Passage to read >>
%%

Element x still doesn’t have support for spaces. Trying to navigate between rooms just by scrolling through one huge list is a nightmare.
I still don’t think it’s there, but development hss been fast, so a lot has changed and improved in the last couple of months.
I’m still sad they stopped work on dendrite. P2P level decentralization, with E2EE, would be amazing.
These are still great improvements though. I’m hyped that loading seems to be so much faster.
as I understand they may resume work on it, but they have so few human resources that they nedded to put a full stop to it for now
They didn’t though? Source?
They paused funding for all of the exciting P2P and low bandwidth stuff last year. Hopefully it resumes soon, as mentioned in the GitHub thread.
https://matrix.org/blog/2023/12/25/the-matrix-holiday-update-2023/#In-other-news
Meanwhile, P2P Matrix and Low Bandwidth Matrix is on hiatus until there’s dedicated funding - and Account Portability work is also temporarily paused in favour of commercial Element work, despite the fantastic progress made recently with Pseudo IDs (MSC4014) and Cryptographic identifiers (MSC4080). Given P2P Matrix and Account Portability were the main projects driving Dendrite development recently, this may also cause a slow-down in Dendrite development, although Dendrite itself will still be maintained.
Has anyone tried the new app?
I’ve been using the nightly releases for element X android for some time.
Sliding sync means messages are fetched quite a bit quicker, though it’s not yet feature complete relative to regular element android.
I’ve not yet tested element call on EXA, however, but it’s worked very nicely for me via web.
Space support and multi account support and I’ll install it. Fluffychat has many features but still laggy.
Not available on f droid yet it seems
My disappointment is immeasurable and my day is ruined.
The new release isn’t out on F-Droid my friend, last updated 3 months ago as of this comment.
~~https://f-droid.org/packages/io.element.android.x/~~
f-droid seems a few versions behind.

%%

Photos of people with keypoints
%%

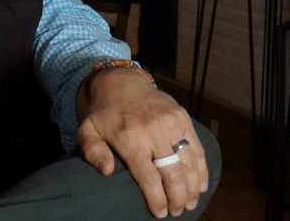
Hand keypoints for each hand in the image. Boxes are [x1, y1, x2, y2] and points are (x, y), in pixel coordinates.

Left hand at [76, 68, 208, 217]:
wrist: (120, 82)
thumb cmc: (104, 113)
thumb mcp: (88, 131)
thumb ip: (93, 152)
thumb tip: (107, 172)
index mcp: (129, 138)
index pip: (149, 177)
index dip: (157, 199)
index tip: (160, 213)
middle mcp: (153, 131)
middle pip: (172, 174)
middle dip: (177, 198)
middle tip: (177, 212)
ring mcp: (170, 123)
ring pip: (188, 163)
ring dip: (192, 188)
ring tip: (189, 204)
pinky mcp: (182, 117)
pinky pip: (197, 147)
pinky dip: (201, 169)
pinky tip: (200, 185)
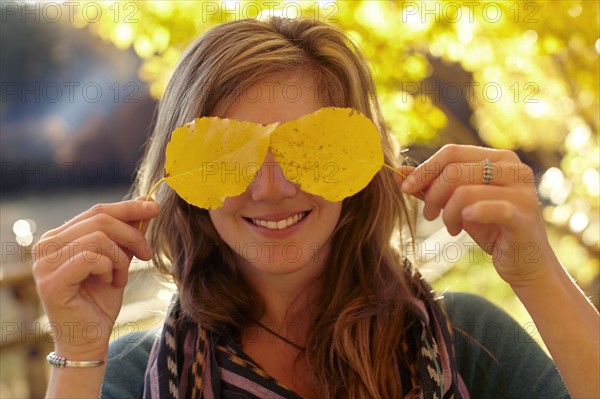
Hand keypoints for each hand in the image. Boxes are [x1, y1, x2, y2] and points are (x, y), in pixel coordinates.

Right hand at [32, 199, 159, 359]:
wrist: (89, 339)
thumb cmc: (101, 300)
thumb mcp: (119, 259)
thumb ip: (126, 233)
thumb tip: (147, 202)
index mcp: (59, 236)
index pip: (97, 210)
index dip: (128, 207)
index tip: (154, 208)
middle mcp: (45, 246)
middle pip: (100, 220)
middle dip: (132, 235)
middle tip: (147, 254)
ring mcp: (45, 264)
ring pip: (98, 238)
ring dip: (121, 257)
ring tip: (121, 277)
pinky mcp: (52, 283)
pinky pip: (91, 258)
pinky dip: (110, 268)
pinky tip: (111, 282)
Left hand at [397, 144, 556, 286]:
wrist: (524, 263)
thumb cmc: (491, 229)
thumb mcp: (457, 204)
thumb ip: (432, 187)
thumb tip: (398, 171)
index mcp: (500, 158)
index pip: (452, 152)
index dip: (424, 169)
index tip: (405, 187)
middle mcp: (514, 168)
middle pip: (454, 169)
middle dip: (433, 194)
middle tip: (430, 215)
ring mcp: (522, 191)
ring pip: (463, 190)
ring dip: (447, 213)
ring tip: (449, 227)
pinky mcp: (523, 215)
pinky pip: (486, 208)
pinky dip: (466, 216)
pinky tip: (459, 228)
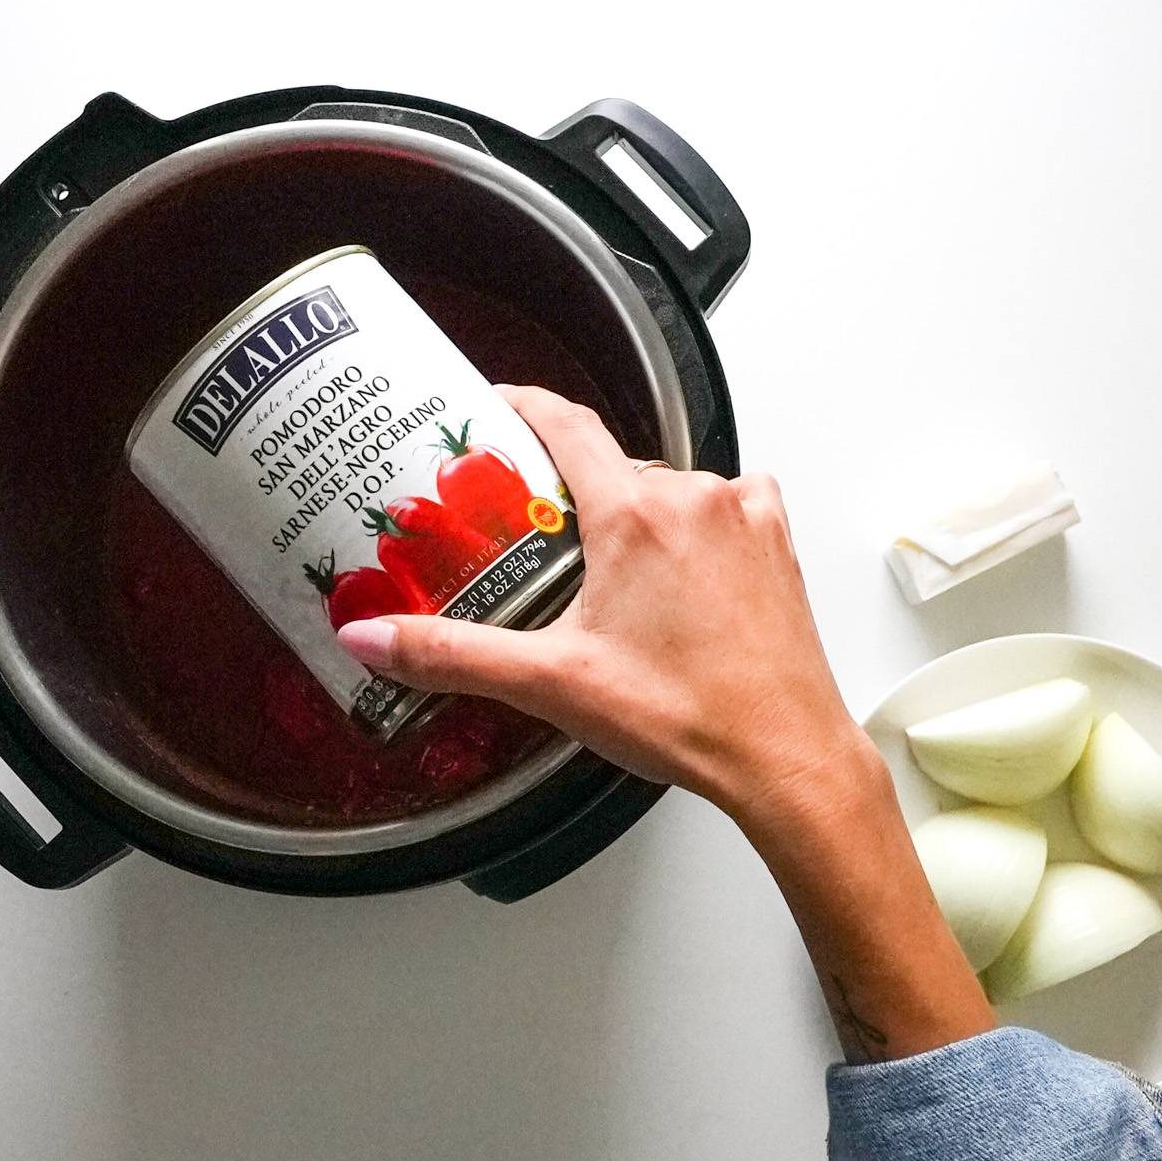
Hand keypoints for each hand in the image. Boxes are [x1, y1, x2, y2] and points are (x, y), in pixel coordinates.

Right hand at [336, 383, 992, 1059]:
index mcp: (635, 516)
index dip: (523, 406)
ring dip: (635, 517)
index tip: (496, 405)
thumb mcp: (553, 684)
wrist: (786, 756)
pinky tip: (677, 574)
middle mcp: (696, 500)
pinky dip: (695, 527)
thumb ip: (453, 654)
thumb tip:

%%
%%

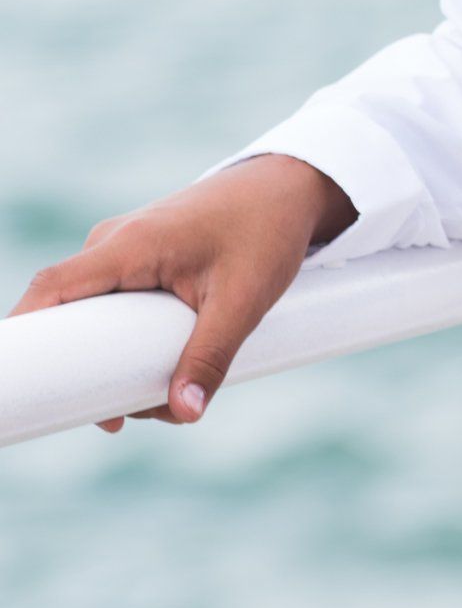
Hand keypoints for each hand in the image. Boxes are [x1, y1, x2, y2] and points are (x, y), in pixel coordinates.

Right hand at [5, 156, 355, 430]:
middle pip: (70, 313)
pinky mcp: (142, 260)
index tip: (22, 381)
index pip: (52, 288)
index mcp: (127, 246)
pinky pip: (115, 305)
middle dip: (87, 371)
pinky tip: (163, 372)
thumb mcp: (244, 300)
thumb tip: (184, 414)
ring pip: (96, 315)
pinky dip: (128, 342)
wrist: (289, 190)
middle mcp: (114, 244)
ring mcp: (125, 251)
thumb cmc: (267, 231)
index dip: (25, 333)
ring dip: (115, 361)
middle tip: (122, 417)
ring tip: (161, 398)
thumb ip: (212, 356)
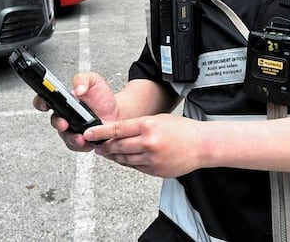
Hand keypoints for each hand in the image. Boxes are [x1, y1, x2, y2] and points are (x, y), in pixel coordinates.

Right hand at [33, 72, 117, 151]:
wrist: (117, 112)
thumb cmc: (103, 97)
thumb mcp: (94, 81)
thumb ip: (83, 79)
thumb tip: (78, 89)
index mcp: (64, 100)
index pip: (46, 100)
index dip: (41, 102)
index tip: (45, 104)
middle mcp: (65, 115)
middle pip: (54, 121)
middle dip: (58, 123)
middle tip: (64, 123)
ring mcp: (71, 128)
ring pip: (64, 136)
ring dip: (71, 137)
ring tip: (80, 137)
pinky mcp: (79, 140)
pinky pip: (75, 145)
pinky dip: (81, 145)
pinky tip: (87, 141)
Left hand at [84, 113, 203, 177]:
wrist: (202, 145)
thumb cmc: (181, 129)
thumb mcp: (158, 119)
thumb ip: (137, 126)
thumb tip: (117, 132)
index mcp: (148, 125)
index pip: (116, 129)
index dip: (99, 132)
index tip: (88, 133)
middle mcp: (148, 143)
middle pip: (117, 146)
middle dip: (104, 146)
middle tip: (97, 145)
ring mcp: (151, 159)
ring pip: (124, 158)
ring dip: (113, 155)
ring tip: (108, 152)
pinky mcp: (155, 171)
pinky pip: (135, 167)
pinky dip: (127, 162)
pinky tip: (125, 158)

%%

Exercise description >>
Quote, word for word, the stretch of the discussion about Element X from "I’ve been using" through "of this comment.".

Response to the exercise >>
I’ve been using the nightly releases for element X android for some time.
Sliding sync means messages are fetched quite a bit quicker, though it’s not yet feature complete relative to regular element android.
I’ve not yet tested element call on EXA, however, but it’s worked very nicely for me via web.
Space support and multi account support and I’ll install it. Fluffychat has many features but still laggy.
Not available on f droid yet it seems
My disappointment is immeasurable and my day is ruined.
The new release isn’t out on F-Droid my friend, last updated 3 months ago as of this comment.